«Наконец искус кончился, — вспоминал впоследствии Салтыков о конце своей вятской ссылки. — Конец пришел так же случайно, как случайно пришло и начало. Я оставил далекий город точно в забытье. В то время там еще ничего не было слышно о новых веяниях, а тем более о какихто ломках и реформах. Несколько суток я ехал, не отдавая себе отчета, что со мной случилось, и что ждет меня впереди. Но, добравшись до Москвы, я сразу нюхнул свежего воздуха… Бедному провинциалу было отчего угореть. Когда я добрался до Петербурга, то там куренье на улицах было уже в полном разгаре, а бороды и усы стали носить даже прежде, нежели вопрос об этом „прошел“. Но всего более занимал здесь вопрос о прессе. Несмотря на то, что цензура не была еще упразднена, печать уж повысила тон. В особенности провинциальная юродивость всплыла наружу… Затеивались новые периодические издания, и в особенности обращал на себя внимание возникавший „Русский Вестник“… Что касается устности, то она была просто беспримерная. Высказывались такие суждения, говорили такие речи, что хоть бал в Париже в Бельвилле. Словом сказать, пробуждение было полное…» (Этюд «Счастливец», 1887 г.).
Вот в такое время приехавший в Петербург Салтыков засел за писание «Губернских очерков», в которых не только обрисовывал «провинциальную юродивость», но и вообще вскрывал на фоне провинциальной жизни все результаты Николаевской системы — бесправие, взЯ-точничество, произвол властей, дикую и глухую жизнь провинции. Ему суждено было стать родоначальником этой «обличительной литературы»; громадный успех, выпавший на долю «Губернских очерков», сразу сделавших имя их автора знаменитым, был не случаен и объяснялся тем, что очерки эти как нельзя более оказались в пору для начинавшейся эпохи либеральных реформ и острой критики существовавшей раньше системы.
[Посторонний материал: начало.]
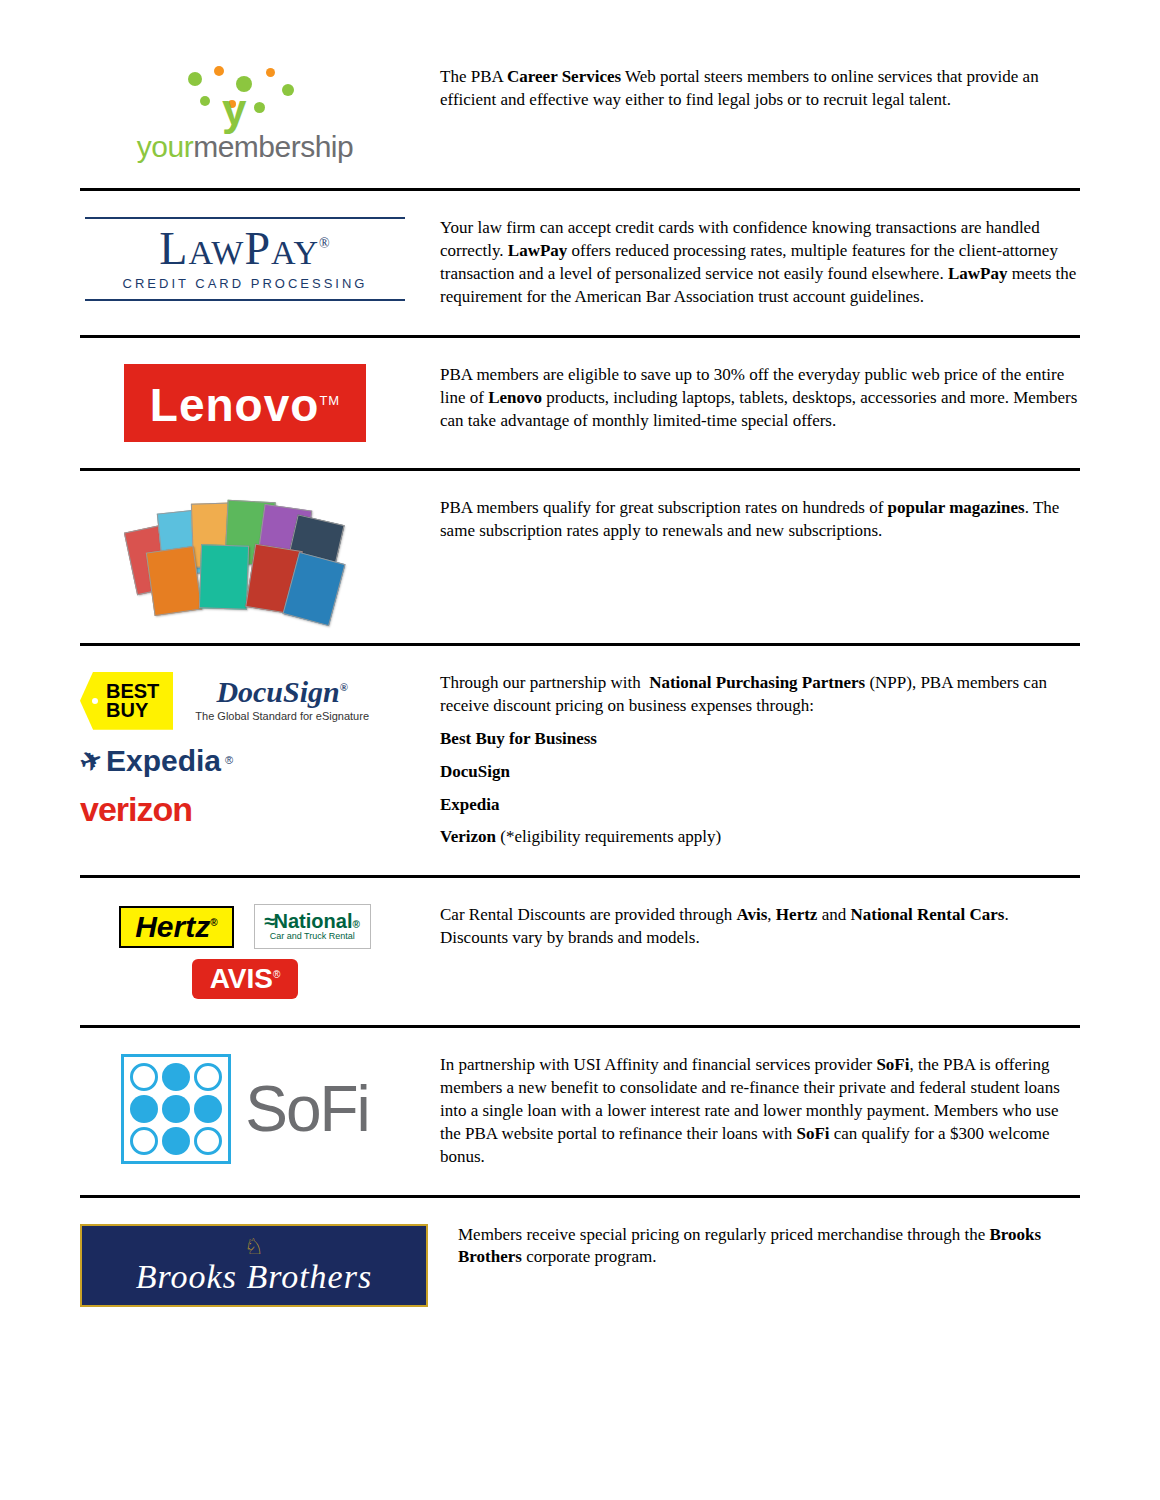y
your membership
The PBA Career Services Web portal steers members to online services that provide an efficient and effective way either to find legal jobs or to recruit legal talent.
LAWPAY®
CREDIT CARD PROCESSING
Your law firm can accept credit cards with confidence knowing transactions are handled correctly. LawPay offers reduced processing rates, multiple features for the client-attorney transaction and a level of personalized service not easily found elsewhere. LawPay meets the requirement for the American Bar Association trust account guidelines.
LenovoTM
PBA members are eligible to save up to 30% off the everyday public web price of the entire line of Lenovo products, including laptops, tablets, desktops, accessories and more. Members can take advantage of monthly limited-time special offers.
PBA members qualify for great subscription rates on hundreds of popular magazines. The same subscription rates apply to renewals and new subscriptions.
BEST
BUY
DocuSign®
The Global Standard for eSignature
✈Expedia®
verizon
Through our partnership with National Purchasing Partners (NPP), PBA members can receive discount pricing on business expenses through:
Best Buy for Business
DocuSign
Expedia
Verizon (*eligibility requirements apply)
Hertz®
≈National®
Car and Truck Rental
AVIS®
Car Rental Discounts are provided through Avis, Hertz and National Rental Cars. Discounts vary by brands and models.
SoFi
In partnership with USI Affinity and financial services provider SoFi, the PBA is offering members a new benefit to consolidate and re-finance their private and federal student loans into a single loan with a lower interest rate and lower monthly payment. Members who use the PBA website portal to refinance their loans with SoFi can qualify for a $300 welcome bonus.
♘
Brooks Brothers
Members receive special pricing on regularly priced merchandise through the Brooks Brothers corporate program.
Отказавшись от психологической повести, Салтыков перешел к художественным социальным очеркам; между его повестями конца сороковых годов и «Губернскими очерками» лежит не только десятилетие, но и целая пропасть. За это время в русской литературе появились уже такие вещи, как первые произведения Л. Толстого, первые пьесы Островского, «Записки охотника» Тургенева, рассказы Писемского, начало «Очерков Гоголевского периода русской литературы» Чернышевского; Панаевы и Кудрявцевы мало-по-малу отходили на второй план, и вообще литература вступала в период высшего своего расцвета. Салтыков своими «Губернскими очерками» внес в эту литературу совершенно новый материал, лишь в малой мере использованный его предшественниками и главным образом Гоголем — материал жизни и быта провинциального чиновничества. Обличительные очерки эти впервые указали Салтыкову на верную дорогу; но к ним надо относиться лишь как к первым попыткам Салтыкова на этом пути и не забывать, что полного своего расцвета творчество его достигло лишь через пятнадцатьдвадцать лет, после многих удач и срывов, достижений и падений. Общественное значение «Губернских очерков» было громадно; литературное значение их во всем творчестве Салтыкова — сравнительно невелико, как невелико оно и сравнительно с высшими достижениями русской литературы той эпохи (рассказы и повести Л. Толстого, пьесы Островского). Стать на один уровень с великими писателями своего времени Салтыкову удалось только в «Истории одного города» (1870 г.) и в позднейших своих произведениях, т. е. уже через полтора десятка лет после «Губернских очерков». Но мы зашли слишком вперед; надо вернуться к тому времени, когда безвестный вятский чиновник, только что вернувшийся из ссылки, принимался в Петербурге за писание этих своих обличительных очерков, еще не зная, какая судьба выпадет на их долю.